Crown Princess of Joseon
- Tenure: 20 May 1696 – 8 March 1718
- Predecessor: Crown Princess Kim
- Successor: Crown Princess Eo
- Born: 11 July 1686 Hoehyeon-dong, Hanseong, Joseon
- Died: 8 March 1718 (aged 31) Jangchunheon Hall, Changdeokgung, Hanseong, Joseon
- Burial: Hyereung 197, Donggureung-ro, Guri, Gyeonggi Province
- Spouse: Gyeongjong of Joseon

Posthumous name
- 공효정목단의왕후 (恭孝定穆端懿王后)
- House: Cheongsong Sim (by birth) Jeonju Yi (by marriage)
- Father: Sim Ho
- Mother: Internal Princess Consort Yeongwon of the Goryeong Park clan

= Queen Danui =

First wife of Gyeongjong of Joseon (1686–1718)

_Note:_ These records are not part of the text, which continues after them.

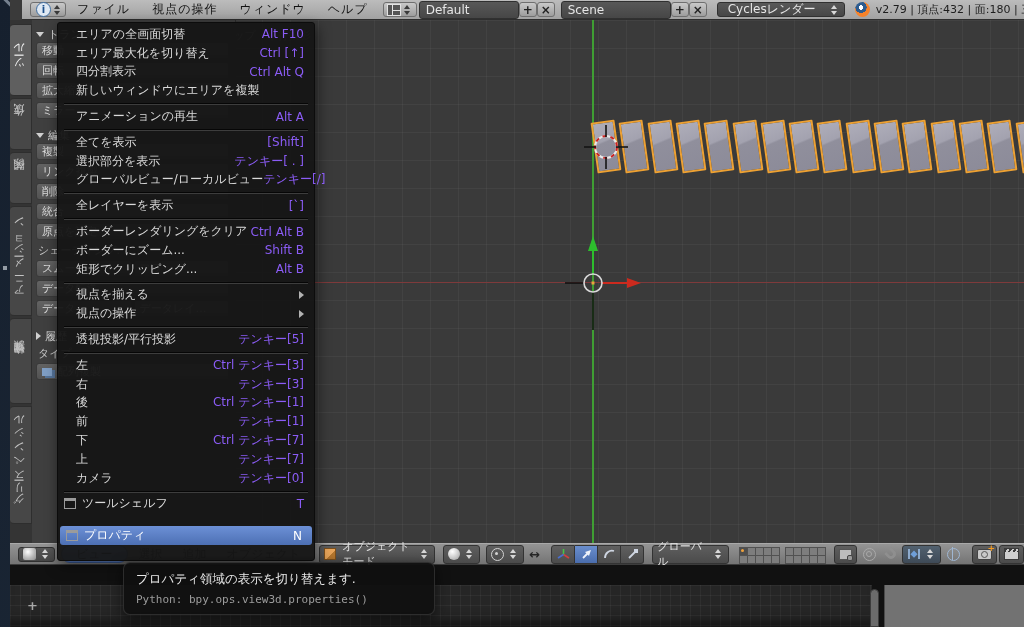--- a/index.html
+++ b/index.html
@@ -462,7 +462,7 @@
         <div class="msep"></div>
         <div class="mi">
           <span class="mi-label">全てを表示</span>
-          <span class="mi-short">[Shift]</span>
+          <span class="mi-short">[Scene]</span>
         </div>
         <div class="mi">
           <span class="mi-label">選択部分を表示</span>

Queen Danui (11 July 1686 – 8 March 1718), of the Cheongsong Sim clan, was the first wife and princess consort of Crown Prince Hwiso, the future Gyeongjong of Joseon. She died before her husband's ascension to the throne.

==Biography==
The future Queen Danui was born on 11 July 1686 from the Cheongsong Sim clan as the eldest child and daughter of Sim Ho and his wife, Lady Park of the Goryeong Park clan.

Through her father, Lady Sim was the 4th great-grandniece of Queen Insun, the wife of King Myeongjong, and the 9th great-grandniece of Queen Soheon, the wife of King Sejong and daughter of Sim On. She was also the 5th great-grandniece of Yi Ryang, a descendant of Grand Prince Hyoryeong, the son of King Taejong and Queen Wongyeong.

She was appointed as a Crown Princess when she married Crown Prince Yi Yun in 1696 at the age of 11.

She died on 8 March 1718, during the 44th year of Sukjong of Joseon's reign, two years before Crown Prince Yi Yun ascend the throne as Gyeongjong of Joseon. After Gyeongjong's sudden death, her younger brother Shim Yu-hyeon claimed that Gyeongjong was confined by Noron eunuchs and was then poisoned.

She was later posthumously named Queen Danui (단의왕후,端懿王后); adding Gonghyojeongmok to her posthumous title when her husband became king. Her tomb is located on Hyereung 197, Donggureung-ro, Guri, Gyeonggi Province.

==Family==
- Father - Sim Ho, Internal Prince Cheongeun (1668–1704)
- Mother - Internal Princess Consort Yeongwon of the Goryeong Park clan (1667–1735)
- Siblings
  - Younger sister - Lady Sim of the Cheongsong Sim clan
  - Younger brother - Sim Yu-Hyeon (1701–1728)
  - Adoptive younger brother - Sim Jun-Hyeon; second son of Sim Ok (심옥; 1675–1743)
- Husband - Gyeongjong of Joseon (20 November 1688 – 11 October 1724) — No issue.

==In popular culture==
- Portrayed by Woo Hee-jin in the 1988 MBC TV series 500 Years of Joseon: Queen Inhyeon
- Portrayed by Park Ji-mi in the 2002–3 KBS2 TV series Royal Story: Jang Hui-bin.